For the U.S. shale oil producers and others wanting to make use of the current higher oil prices to increase production, the minister said: "My optimism should not tip investors into what I would call irrational exuberance or wishful thinking that OPEC or the Kingdom will underwrite the investments of others at our own expense and long-term interests …" A temporary glut is one thing, "intervention in response to structural shifts is largely ineffective," reports the Weekly Standard.
These warnings show Saudi Arabia’s growing frustration. After having cut more than its quota, it is just not getting the support it needs from the production cut members. If the situation doesn’t improve in the next few weeks, it is unlikely that Saudi Arabia will continue to shoulder the responsibility alone. Related: Huge Oil Find Could Save Alaska’s Oil Sector
So, will Saudi Arabia ditch the idea of an extension of production cuts into the second half of the year?
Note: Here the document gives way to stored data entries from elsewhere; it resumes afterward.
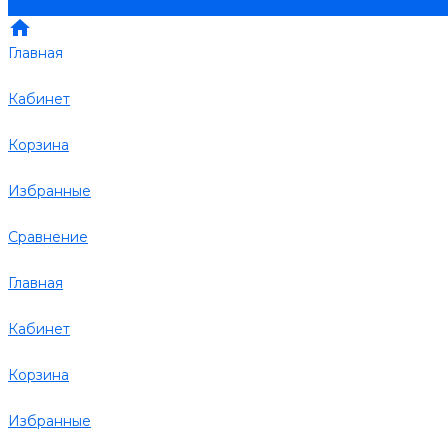
Главная
Кабинет
Корзина
Избранные
Сравнение
Главная
Кабинет
Корзина
Избранные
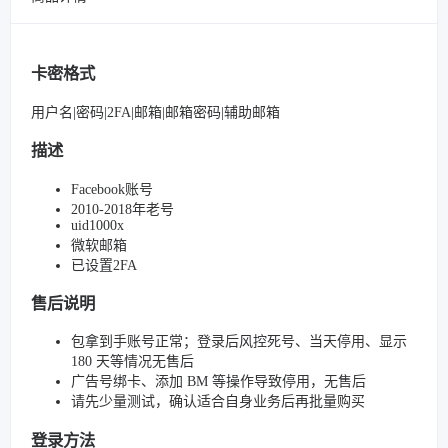
卡密格式
用户名|密码|2FA|邮箱|邮箱密码|辅助邮箱
描述
Facebook账号
2010-2018年老号
uid1000x
微软邮箱
已设置2FA
售后说明
包拿到手账号正常；登录后风控死号、当天停用、显示
180 天等情况无售后
广告号绑卡、添加 BM 等操作导致停用，无售后
请先少量测试，确认适合自身业务后再批量购买
登录方法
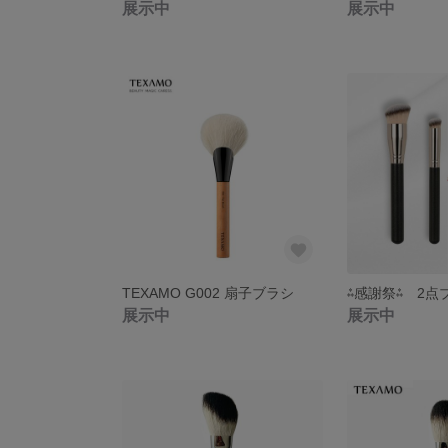
展示中
展示中
TEXAMO G002 扇子ブラシ
展示中
展示中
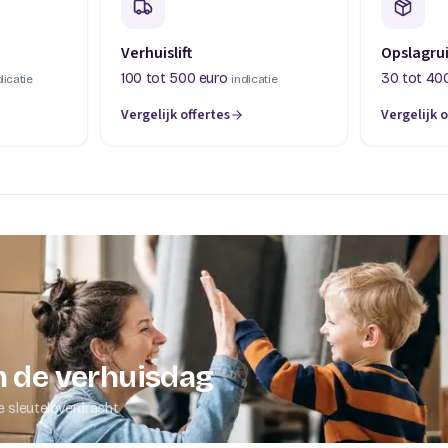
Verhuislift
Opslagru
100 tot 500 euro
30 tot 40
dicatie
indicatie
Vergelijk offertes
Vergelijk o
abblad)
(opent in een nieuw tabblad)
(opent in 
 de verhuisdag
e sleuteloverdracht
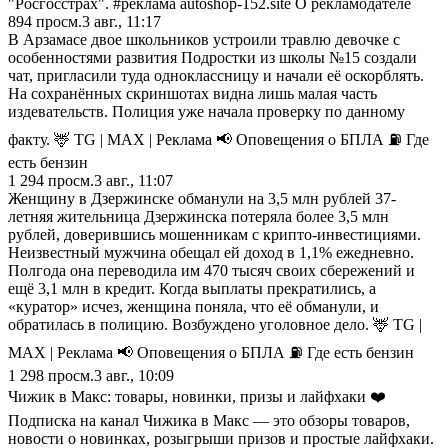
"Росгосстрах". #реклама autoshop-152.site О рекламодателе
894
просм.
3 авг., 11:17
В Арзамасе двое школьников устроили травлю девочке с
особенностями развития Подростки из школы №15 создали
чат, пригласили туда одноклассницу и начали её оскорблять.
На сохранённых скриншотах видна лишь малая часть
издевательств. Полиция уже начала проверку по данному
факту. 🦌 TG | MAX | Реклама 📢 Оповещения о БПЛА ⛽️ Где
есть бензин
1 294
просм.
3 авг., 11:07
Женщину в Дзержинске обманули на 3,5 млн рублей 37-
летняя жительница Дзержинска потеряла более 3,5 млн
рублей, доверившись мошенникам с крипто-инвестициями.
Неизвестный мужчина обещал ей доход в 1,1% ежедневно.
Полгода она переводила им 470 тысяч своих сбережений и
ещё 3,1 млн в кредит. Когда выплаты прекратились, а
«куратор» исчез, женщина поняла, что её обманули, и
обратилась в полицию. Возбуждено уголовное дело. 🦌 TG |
MAX | Реклама 📢 Оповещения о БПЛА ⛽️ Где есть бензин
1 298
просм.
3 авг., 10:09
Чижик в Макс: товары, новинки, призы и лайфхаки ❤️
Подписка на канал Чижика в Макс — это обзоры товаров,
новости о новинках, розыгрыши призов и простые лайфхаки.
The most likely possibility is that they will not give any clear indication on the extension, until the meeting on May 25, 2017. They will keep all options open.
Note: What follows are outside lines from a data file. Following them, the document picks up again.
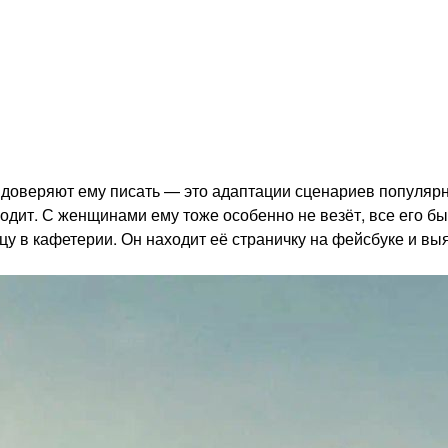
ва доверяют ему писать — это адаптации сценариев популя
ыходит. С женщинами ему тоже особенно не везёт, все его б
 в кафетерии. Он находит её страничку на фейсбуке и выяс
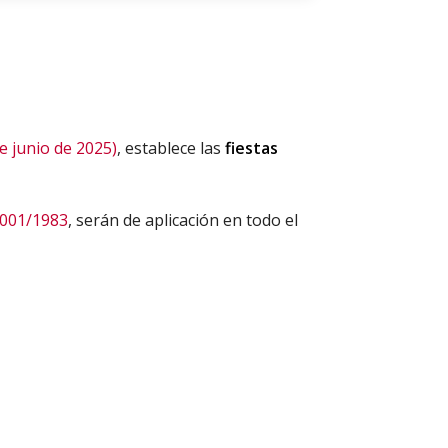
de junio de 2025)
, establece las
fiestas
2001/1983
, serán de aplicación en todo el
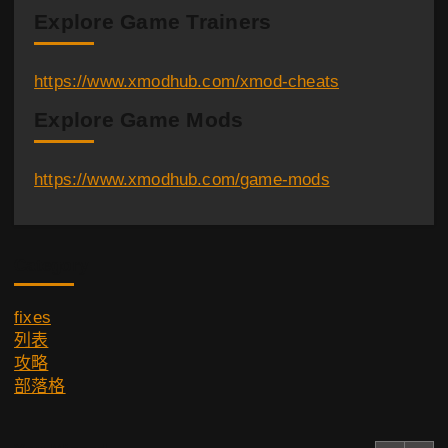
Explore Game Trainers
https://www.xmodhub.com/xmod-cheats
Explore Game Mods
https://www.xmodhub.com/game-mods
Category
fixes
列表
攻略
部落格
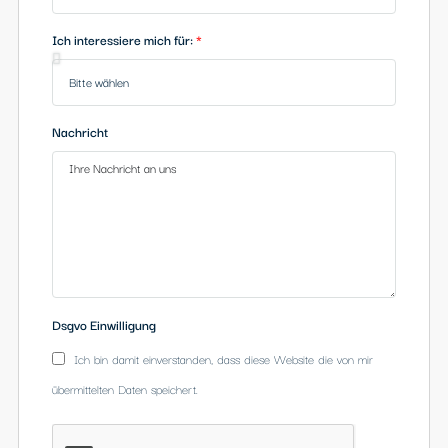
Telefon
Ich interessiere mich für:
Nachricht
Dsgvo Einwilligung
Ich bin damit einverstanden, dass diese Website die von mir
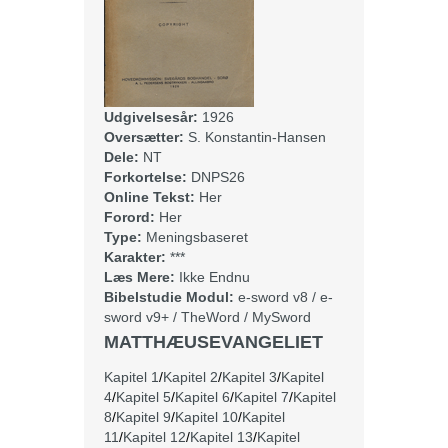
Udgivelsesår:
1926
Oversætter:
S. Konstantin-Hansen
Dele:
NT
Forkortelse:
DNPS26
Online Tekst:
Her
Forord:
Her
Type:
Meningsbaseret
Karakter:
***
Læs Mere:
Ikke Endnu
Bibelstudie Modul:
e-sword v8
/
e-
sword v9+
/
TheWord
/
MySword
MATTHÆUSEVANGELIET
Kapitel 1
/
Kapitel 2
/
Kapitel 3
/
Kapitel
4
/
Kapitel 5
/
Kapitel 6
/
Kapitel 7
/
Kapitel
8
/
Kapitel 9
/
Kapitel 10
/
Kapitel
11
/
Kapitel 12
/
Kapitel 13
/
Kapitel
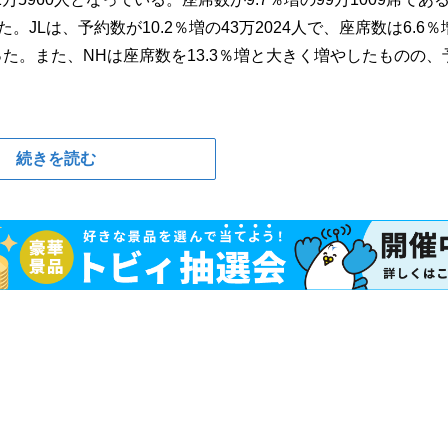
。JLは、予約数が10.2％増の43万2024人で、座席数は6.6％
となった。また、NHは座席数を13.3％増と大きく増やしたものの、
続きを読む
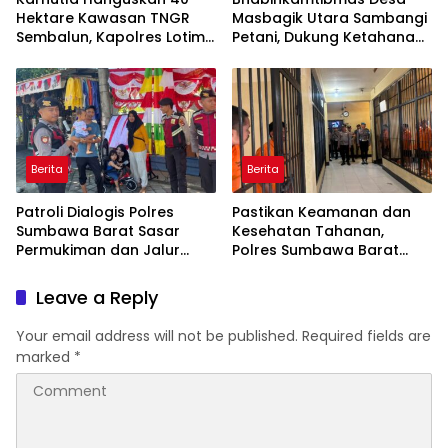
Hektare Kawasan TNGR
Masbagik Utara Sambangi
Sembalun, Kapolres Lotim
Petani, Dukung Ketahanan
Turun Langsung Padamkan
Pangan dan Swasembada
Api
Pangan
Berita
Berita
Patroli Dialogis Polres
Pastikan Keamanan dan
Sumbawa Barat Sasar
Kesehatan Tahanan,
Permukiman dan Jalur
Polres Sumbawa Barat
Ramai, Jaga Kamtibmas
Intensifkan Pengecekan
Tetap Kondusif
Rutan Secara Berkala
Leave a Reply
Your email address will not be published.
Required fields are
marked
*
If oil quickly recovers and sustains above $50 per barrel, the possibility of the cuts getting extended for another six months increase. On the other hand, if oil prices remain below $50 per barrel, even after achieving the targeted cuts, chances are that Saudi Arabia will not opt for an extension.
Meanwhile, OPEC is likely to engage the U.S. shale oil producers in some kind of a discussion in hopes of coming to some understanding, wherein U.S. shale doesn’t increase production at breakneck speeds, allowing prices to remain above $50 a barrel. However, this is easier said than done.
So, for now, there is no clarity on the extension of the deal. OPEC will remain in a wait and watch mode, with oil’s performance between now and May being the key factor.